Фантастический элемент, конечно, никогда не может быть изгнан из искусства. Он всегда, во все эпохи, в нем присутствовал и, наверное, тоже и впредь всегда будет в нем присутствовать. Сказки, легенды, великие чудеса, необычайные и сверхъестественные события, личности И дела являлись и будут, конечно, являться в художественных произведениях всех народов, начиная от самых диких и кончая самыми культурными. Они всегда придавали им известную поэзию, красоту, грацию, интерес, завлекательность. Но элемент чудесного изменяется с течением времени. Царица Маб, жар-птица, эльфы и гномы, каменный гость, тень гамлетова отца, пери, волшебные насекомые, птицы, звери и рыбы, таинства, св. Грааля, валкирии и русалки, подземные и надземные царства — конечно, никогда не исчезнут из искусства народов, но будут являться все в более и более измененном виде. В них вера отошла уже на слишком далекий план, и мы способны их только терпеть, выносить, как красивый или полезный орнамент, игрушку, шалость, баловство, грациозную шутку. Всякий, конечно, давно заметил, что в наше время все волшебства и все волшебные существа по преимуществу приютились в опере и балете, т. е. таких художественных организмах, где все по преимуществу условно и сказочно. Появление тени отца гамлетова и др. в трагедии и драме — существует только для возбужденного воображения Гамлета и незримо для остальных нормально настроенных зрителей. Волшебные существа и волшебный мир точно так же ощутительны только для больной, умирающей Ганнелэ и незримы для всех остальных, здоровых, а нам — жалки и противны. Придавать же им, как Бёклин, или Клингер, или все другие декаденты, великое значение, отыскивать в них глубокий и таинственный смысл, облекать их в ризу мистического пантеизма — просто непростительно и карикатурно.

А между тем, посмотрите, к каким истинно превосходным, чудесным и иногда прелестным созданиям был способен Клингер, когда он оставлял в стороне всякое „декадентство“, всякие причуды и ломания, когда он дает только волю своему таланту, своему живому ощущению, своей превосходной наблюдательности, своему чувству.

И во-первых, он превосходный ландшафтист, один из замечательнейших нового времени.

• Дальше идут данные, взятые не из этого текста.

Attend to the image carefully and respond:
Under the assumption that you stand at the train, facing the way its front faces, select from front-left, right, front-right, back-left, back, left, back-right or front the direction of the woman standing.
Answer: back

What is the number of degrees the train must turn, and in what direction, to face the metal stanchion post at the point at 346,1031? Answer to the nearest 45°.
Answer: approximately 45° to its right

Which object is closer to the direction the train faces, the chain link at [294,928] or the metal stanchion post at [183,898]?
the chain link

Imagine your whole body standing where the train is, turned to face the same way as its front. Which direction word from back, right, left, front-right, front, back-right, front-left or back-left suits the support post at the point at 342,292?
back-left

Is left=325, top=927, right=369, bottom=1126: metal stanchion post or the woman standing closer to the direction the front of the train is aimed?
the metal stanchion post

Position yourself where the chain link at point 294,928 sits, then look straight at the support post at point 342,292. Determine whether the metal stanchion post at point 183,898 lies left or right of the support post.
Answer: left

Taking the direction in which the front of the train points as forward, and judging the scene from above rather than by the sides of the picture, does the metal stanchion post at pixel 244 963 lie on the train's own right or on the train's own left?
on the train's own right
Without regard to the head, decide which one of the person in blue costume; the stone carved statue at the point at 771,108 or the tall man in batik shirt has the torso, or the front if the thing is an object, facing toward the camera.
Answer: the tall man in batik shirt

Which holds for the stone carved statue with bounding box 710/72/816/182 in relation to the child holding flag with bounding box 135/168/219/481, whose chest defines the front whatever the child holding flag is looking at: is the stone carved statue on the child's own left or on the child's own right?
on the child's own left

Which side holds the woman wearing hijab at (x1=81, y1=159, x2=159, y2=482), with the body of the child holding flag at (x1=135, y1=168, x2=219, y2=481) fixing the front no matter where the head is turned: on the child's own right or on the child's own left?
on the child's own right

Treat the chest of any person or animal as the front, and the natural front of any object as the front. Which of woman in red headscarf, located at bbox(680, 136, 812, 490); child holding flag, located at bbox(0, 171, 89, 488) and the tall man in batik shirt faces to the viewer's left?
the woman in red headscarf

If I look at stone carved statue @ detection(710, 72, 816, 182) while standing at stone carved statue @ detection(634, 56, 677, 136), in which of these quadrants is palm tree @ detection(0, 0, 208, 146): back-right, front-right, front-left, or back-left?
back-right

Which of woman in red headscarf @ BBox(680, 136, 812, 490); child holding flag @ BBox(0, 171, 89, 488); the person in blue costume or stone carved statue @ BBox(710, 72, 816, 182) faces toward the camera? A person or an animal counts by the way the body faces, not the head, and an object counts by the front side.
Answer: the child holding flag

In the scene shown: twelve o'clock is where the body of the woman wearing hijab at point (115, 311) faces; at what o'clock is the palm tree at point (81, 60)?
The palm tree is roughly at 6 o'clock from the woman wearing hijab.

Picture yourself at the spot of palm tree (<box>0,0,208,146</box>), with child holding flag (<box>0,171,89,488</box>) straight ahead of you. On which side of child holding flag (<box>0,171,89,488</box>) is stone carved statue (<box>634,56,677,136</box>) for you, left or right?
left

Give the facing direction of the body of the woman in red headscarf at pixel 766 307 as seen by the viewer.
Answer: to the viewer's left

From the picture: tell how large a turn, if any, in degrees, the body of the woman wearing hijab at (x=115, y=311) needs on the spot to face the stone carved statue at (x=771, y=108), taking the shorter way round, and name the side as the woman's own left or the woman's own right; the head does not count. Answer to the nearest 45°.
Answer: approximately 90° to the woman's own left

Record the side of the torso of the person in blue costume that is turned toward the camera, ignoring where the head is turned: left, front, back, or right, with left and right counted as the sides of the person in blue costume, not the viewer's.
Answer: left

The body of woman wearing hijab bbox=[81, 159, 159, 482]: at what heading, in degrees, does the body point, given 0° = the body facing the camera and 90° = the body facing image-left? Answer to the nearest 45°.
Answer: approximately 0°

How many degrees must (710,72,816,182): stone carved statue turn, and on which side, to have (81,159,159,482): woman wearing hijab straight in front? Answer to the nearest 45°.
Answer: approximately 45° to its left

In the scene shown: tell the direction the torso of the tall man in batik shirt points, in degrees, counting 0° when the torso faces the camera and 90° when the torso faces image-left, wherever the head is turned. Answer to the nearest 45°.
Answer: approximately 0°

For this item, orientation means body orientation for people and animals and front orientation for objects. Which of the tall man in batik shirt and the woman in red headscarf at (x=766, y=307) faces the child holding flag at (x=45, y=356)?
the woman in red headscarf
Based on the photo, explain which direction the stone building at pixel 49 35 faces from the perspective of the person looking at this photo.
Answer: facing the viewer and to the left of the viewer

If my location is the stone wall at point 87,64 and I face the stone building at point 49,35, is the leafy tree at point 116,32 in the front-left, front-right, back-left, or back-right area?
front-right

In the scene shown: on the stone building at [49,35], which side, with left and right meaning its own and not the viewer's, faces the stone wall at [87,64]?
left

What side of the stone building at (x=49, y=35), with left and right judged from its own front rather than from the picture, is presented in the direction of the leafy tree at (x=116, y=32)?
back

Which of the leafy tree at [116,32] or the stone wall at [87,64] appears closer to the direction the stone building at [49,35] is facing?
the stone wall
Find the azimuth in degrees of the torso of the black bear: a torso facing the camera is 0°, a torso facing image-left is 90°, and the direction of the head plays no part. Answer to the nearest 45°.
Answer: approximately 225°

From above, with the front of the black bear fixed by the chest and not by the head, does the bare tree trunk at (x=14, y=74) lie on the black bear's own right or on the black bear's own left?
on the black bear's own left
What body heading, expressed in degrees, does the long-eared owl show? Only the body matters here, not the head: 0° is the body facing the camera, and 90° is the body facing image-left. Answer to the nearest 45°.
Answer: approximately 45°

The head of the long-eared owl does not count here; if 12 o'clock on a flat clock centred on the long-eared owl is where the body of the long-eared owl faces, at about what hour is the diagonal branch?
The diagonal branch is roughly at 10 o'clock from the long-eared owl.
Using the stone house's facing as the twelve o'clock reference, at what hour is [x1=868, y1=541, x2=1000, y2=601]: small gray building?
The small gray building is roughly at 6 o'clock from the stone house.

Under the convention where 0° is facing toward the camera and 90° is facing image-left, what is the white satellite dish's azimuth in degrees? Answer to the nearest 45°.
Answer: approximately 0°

Он, правда, не обладает такими блистательными красками, как Бёклин, он не способен производить того поразительного очарования, как этот его предшественник, но при менее роскошных средствах исполнения ландшафты Клингера занимают особенно высокое место по отсутствию выдумки и прибранности. Они правдивы и разумны. Его „Египетский ландшафт“, на лотосском болоте Нила, с пятью птицами марабу, которых рисует древний египтянин-живописец; его многочисленные пейзажи древнего и нового мира в иллюстрациях к Овидию, к „Амуру и Психее“, в его поэме „Ева“, в его „Жизни“, в его „Смерти“, в его „Брамсовых фантазиях“ и в особенности в его чудных „Четырех пейзажах“ — ставят его очень высоко в ряду пейзажистов, не только германских, но и вообще европейских. Его чудесно живописное „Шоссе“, на котором лежит убитая молнией старуха, его „Поле“, на котором повалился землепашец, убитый лягнувшей его лошадиной ногой, его пейзаж среди гор, где поперек рельсов лежит скелет смерти, его пейзаж со скалой, среди которого Меркурий и юпитеров орел несут по воздуху Прометея, ночной лунный вид роскошной виллы, перед которою ревнивый муж застрелил из ружья любовника своей жены, а она в ужасе бежит вон, и многие другие — все это замечательные шедевры.